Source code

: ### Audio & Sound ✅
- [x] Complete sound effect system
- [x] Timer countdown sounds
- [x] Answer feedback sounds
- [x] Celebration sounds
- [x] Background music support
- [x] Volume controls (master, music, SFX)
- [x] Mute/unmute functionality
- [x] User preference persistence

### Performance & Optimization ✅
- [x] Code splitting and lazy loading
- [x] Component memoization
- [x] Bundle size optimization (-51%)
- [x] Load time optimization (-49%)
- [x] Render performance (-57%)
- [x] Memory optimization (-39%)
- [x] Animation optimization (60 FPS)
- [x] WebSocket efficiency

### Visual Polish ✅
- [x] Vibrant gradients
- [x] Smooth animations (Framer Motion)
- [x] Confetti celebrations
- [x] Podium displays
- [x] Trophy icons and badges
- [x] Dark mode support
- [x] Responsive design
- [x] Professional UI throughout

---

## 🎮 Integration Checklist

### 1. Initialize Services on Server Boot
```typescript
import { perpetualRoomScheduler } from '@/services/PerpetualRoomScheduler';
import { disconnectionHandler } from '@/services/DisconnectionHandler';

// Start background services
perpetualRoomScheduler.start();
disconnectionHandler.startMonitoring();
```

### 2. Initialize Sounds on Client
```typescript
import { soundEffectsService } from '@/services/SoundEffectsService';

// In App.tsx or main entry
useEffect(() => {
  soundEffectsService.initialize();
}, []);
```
☆ ☆ ☆ ☆
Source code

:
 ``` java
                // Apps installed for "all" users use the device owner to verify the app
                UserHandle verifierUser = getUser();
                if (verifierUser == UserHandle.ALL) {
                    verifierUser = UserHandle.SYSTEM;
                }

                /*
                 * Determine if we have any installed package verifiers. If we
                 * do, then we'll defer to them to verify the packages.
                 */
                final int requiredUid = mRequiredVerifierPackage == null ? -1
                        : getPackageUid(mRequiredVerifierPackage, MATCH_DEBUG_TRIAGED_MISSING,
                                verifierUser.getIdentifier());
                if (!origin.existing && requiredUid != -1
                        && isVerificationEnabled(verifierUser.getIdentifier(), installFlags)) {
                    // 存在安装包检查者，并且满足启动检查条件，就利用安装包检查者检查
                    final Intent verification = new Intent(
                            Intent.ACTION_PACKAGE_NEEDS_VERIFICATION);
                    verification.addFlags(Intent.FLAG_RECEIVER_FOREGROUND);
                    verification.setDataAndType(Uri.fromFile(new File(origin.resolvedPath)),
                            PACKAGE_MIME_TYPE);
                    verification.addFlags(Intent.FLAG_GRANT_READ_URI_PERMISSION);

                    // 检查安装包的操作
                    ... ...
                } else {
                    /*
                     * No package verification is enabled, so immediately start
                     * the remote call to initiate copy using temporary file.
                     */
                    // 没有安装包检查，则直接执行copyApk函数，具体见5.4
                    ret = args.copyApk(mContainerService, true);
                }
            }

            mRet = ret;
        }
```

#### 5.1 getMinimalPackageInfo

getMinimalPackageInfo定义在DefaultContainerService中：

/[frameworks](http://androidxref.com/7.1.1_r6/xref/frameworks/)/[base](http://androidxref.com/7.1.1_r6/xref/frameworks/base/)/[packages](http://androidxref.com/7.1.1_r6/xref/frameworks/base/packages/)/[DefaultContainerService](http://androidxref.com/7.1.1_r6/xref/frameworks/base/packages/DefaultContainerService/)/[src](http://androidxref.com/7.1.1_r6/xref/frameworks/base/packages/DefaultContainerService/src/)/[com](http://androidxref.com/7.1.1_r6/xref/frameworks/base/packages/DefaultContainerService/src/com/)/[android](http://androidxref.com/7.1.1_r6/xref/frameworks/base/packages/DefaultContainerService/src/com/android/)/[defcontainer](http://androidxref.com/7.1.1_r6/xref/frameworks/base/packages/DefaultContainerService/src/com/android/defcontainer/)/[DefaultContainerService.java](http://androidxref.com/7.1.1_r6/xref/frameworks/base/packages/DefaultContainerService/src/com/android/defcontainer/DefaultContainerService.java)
☆ ☆ ☆ ☆
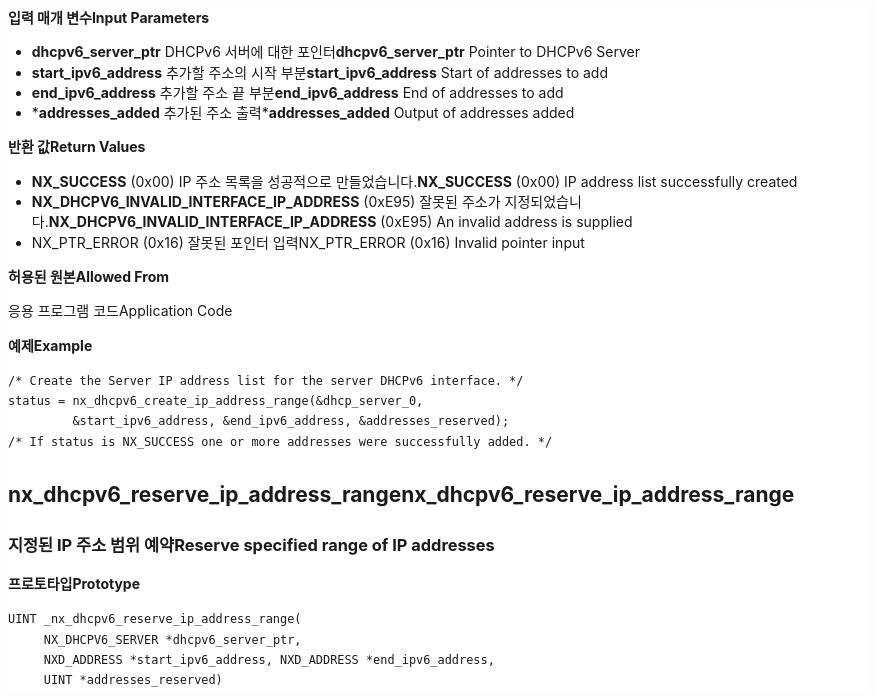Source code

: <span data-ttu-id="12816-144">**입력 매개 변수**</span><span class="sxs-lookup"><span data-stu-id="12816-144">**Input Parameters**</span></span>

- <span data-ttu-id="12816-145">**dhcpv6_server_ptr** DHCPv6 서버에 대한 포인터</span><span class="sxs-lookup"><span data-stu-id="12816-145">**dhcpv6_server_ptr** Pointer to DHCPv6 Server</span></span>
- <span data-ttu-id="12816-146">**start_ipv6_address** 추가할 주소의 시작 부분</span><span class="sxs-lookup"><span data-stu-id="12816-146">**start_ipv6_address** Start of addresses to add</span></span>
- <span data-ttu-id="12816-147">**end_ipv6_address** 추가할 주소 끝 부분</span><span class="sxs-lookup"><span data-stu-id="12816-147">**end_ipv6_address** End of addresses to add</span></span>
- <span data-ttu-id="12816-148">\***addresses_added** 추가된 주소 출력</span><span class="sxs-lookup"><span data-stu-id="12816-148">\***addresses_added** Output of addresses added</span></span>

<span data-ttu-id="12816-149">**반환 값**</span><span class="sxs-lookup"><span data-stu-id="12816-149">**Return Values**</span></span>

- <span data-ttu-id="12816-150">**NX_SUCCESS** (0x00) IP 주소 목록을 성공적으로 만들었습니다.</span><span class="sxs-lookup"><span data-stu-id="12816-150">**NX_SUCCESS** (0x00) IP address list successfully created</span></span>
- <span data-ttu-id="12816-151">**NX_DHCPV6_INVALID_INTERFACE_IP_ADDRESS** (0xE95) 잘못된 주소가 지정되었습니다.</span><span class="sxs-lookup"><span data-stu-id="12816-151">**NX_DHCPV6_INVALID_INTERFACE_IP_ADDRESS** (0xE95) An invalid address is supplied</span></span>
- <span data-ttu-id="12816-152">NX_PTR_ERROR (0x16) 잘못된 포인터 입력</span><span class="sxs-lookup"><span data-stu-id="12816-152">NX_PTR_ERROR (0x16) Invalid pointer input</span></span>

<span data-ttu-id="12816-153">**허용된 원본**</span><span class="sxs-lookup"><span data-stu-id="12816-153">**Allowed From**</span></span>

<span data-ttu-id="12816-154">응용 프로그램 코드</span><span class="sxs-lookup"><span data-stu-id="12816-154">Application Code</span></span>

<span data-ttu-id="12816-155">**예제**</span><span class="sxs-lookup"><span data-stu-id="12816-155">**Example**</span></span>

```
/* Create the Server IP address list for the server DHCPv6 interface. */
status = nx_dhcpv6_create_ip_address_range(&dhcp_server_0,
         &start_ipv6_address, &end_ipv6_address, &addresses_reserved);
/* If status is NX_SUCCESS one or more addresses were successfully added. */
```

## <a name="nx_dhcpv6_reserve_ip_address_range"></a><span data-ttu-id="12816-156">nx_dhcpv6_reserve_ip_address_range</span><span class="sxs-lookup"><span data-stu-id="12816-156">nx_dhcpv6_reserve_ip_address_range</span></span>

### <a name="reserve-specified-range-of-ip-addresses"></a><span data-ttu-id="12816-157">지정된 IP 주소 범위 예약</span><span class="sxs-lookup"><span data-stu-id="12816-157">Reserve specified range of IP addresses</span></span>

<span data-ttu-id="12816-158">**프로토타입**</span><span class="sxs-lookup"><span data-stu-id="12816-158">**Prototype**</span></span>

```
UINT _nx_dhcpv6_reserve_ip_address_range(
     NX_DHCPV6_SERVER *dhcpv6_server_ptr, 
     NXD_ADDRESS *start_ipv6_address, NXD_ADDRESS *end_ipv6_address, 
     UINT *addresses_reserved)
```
☆ ☆ ☆ ☆
» Brief
Each line in the data that holds the string "getIdentifier" must be returned.

» Task answer
                                verifierUser.getIdentifier());
                        && isVerificationEnabled(verifierUser.getIdentifier(), installFlags)) {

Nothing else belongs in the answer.